+++ Dados da tarefa +++

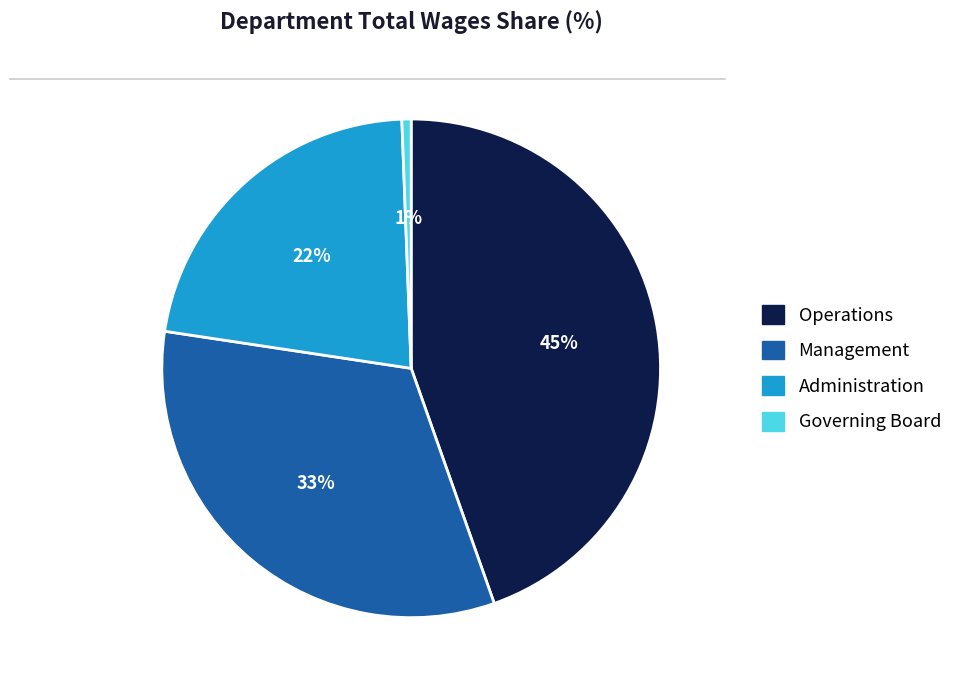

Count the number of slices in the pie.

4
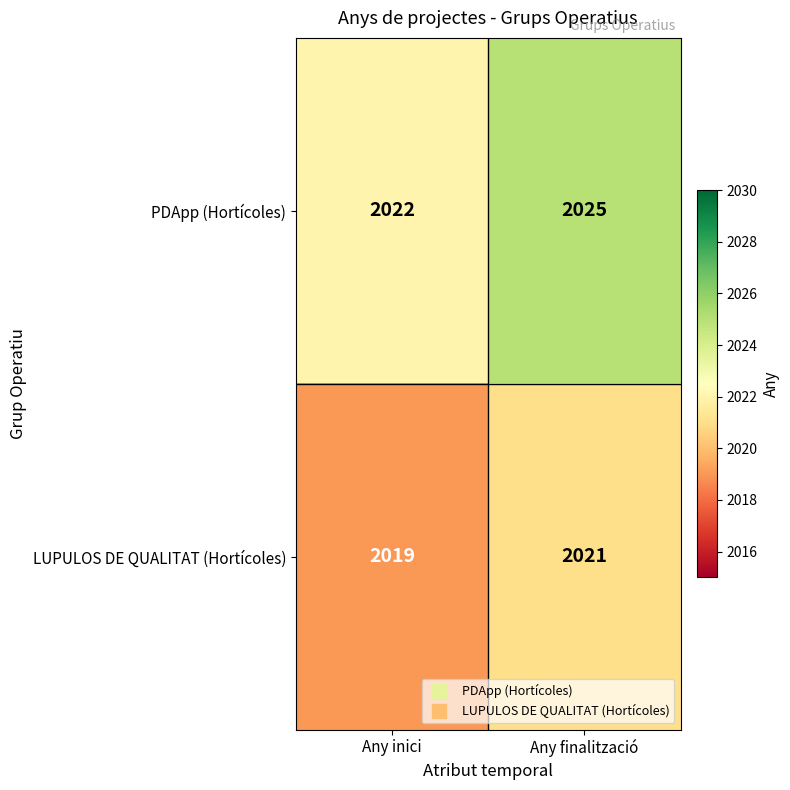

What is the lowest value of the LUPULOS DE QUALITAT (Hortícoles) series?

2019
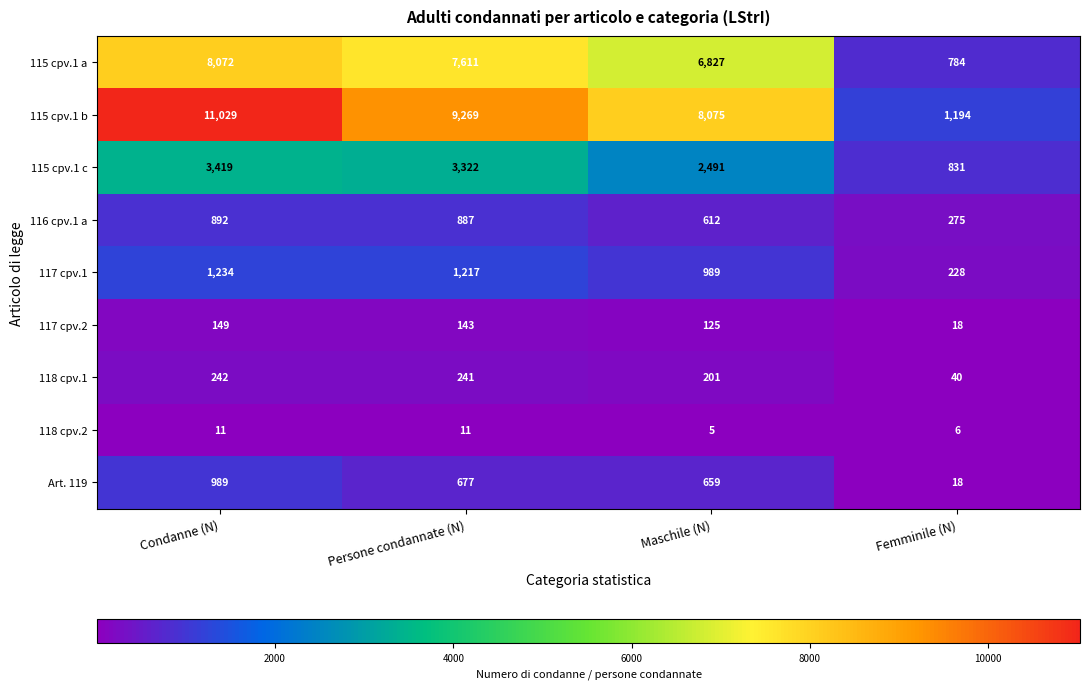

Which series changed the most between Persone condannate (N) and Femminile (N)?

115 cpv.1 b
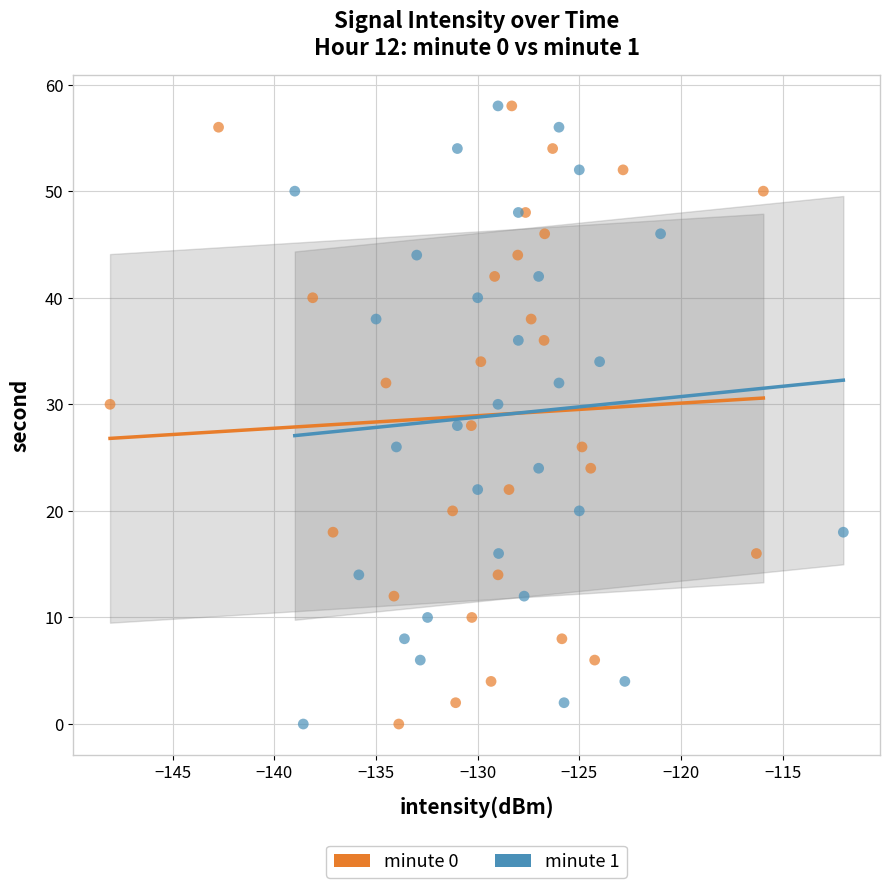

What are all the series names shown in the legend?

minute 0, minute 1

+++

Reescreva todas as linhas acima renomeando "series" para "dataset", sem alterar mais nada. Deixe as imagens fora da resposta.

Count the number of slices in the pie.

4

What is the lowest value of the LUPULOS DE QUALITAT (Hortícoles) dataset?

2019

Which dataset changed the most between Persone condannate (N) and Femminile (N)?

115 cpv.1 b

What are all the dataset names shown in the legend?

minute 0, minute 1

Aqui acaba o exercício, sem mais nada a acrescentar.